=== Begin Enclosure ===

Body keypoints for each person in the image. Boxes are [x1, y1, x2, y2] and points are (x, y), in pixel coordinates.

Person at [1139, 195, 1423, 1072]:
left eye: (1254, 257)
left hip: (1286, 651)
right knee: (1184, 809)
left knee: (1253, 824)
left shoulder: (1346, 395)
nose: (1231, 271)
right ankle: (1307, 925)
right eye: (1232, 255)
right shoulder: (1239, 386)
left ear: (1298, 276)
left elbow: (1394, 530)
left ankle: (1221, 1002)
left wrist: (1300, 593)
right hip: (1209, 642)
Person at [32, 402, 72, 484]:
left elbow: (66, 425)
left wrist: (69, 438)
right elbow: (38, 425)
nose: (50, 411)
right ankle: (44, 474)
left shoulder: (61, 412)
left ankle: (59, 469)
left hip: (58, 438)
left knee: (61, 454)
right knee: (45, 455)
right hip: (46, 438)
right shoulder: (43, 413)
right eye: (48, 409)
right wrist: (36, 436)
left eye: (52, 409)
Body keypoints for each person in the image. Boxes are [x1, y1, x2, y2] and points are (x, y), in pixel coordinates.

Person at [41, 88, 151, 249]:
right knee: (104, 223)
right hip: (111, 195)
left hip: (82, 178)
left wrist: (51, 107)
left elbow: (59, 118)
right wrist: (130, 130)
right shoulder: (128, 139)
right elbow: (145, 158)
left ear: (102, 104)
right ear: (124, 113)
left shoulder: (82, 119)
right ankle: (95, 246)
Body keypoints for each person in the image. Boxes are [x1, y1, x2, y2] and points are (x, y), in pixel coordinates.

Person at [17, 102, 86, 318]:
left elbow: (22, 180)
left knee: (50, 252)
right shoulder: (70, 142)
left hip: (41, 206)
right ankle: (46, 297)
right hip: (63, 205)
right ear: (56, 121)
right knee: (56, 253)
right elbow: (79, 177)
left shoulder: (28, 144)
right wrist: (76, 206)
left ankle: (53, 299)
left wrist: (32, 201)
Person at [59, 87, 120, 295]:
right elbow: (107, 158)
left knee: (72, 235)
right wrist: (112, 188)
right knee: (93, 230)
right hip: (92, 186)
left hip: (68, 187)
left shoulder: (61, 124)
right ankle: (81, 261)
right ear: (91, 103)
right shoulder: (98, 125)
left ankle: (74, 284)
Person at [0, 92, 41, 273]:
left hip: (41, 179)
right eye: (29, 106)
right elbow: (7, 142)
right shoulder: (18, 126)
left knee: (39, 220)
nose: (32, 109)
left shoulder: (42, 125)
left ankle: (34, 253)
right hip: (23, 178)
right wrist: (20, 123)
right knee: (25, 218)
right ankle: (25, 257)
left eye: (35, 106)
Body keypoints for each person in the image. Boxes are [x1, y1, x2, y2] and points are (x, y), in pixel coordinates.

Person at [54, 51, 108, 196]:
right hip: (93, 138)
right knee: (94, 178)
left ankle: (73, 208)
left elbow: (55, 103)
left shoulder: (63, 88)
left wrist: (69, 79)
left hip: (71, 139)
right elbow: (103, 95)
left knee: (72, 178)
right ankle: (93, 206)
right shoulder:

=== End Enclosure ===

# Your assignment
Restate word for word the lines above, beginning at the first one and ending at the line that carries "left wrist: (1300, 593)".

# Written solution
Body keypoints for each person in the image. Boxes are [x1, y1, x2, y2] and points are (x, y), in pixel coordinates.

Person at [1139, 195, 1423, 1072]:
left eye: (1254, 257)
left hip: (1286, 651)
right knee: (1184, 809)
left knee: (1253, 824)
left shoulder: (1346, 395)
nose: (1231, 271)
right ankle: (1307, 925)
right eye: (1232, 255)
right shoulder: (1239, 386)
left ear: (1298, 276)
left elbow: (1394, 530)
left ankle: (1221, 1002)
left wrist: (1300, 593)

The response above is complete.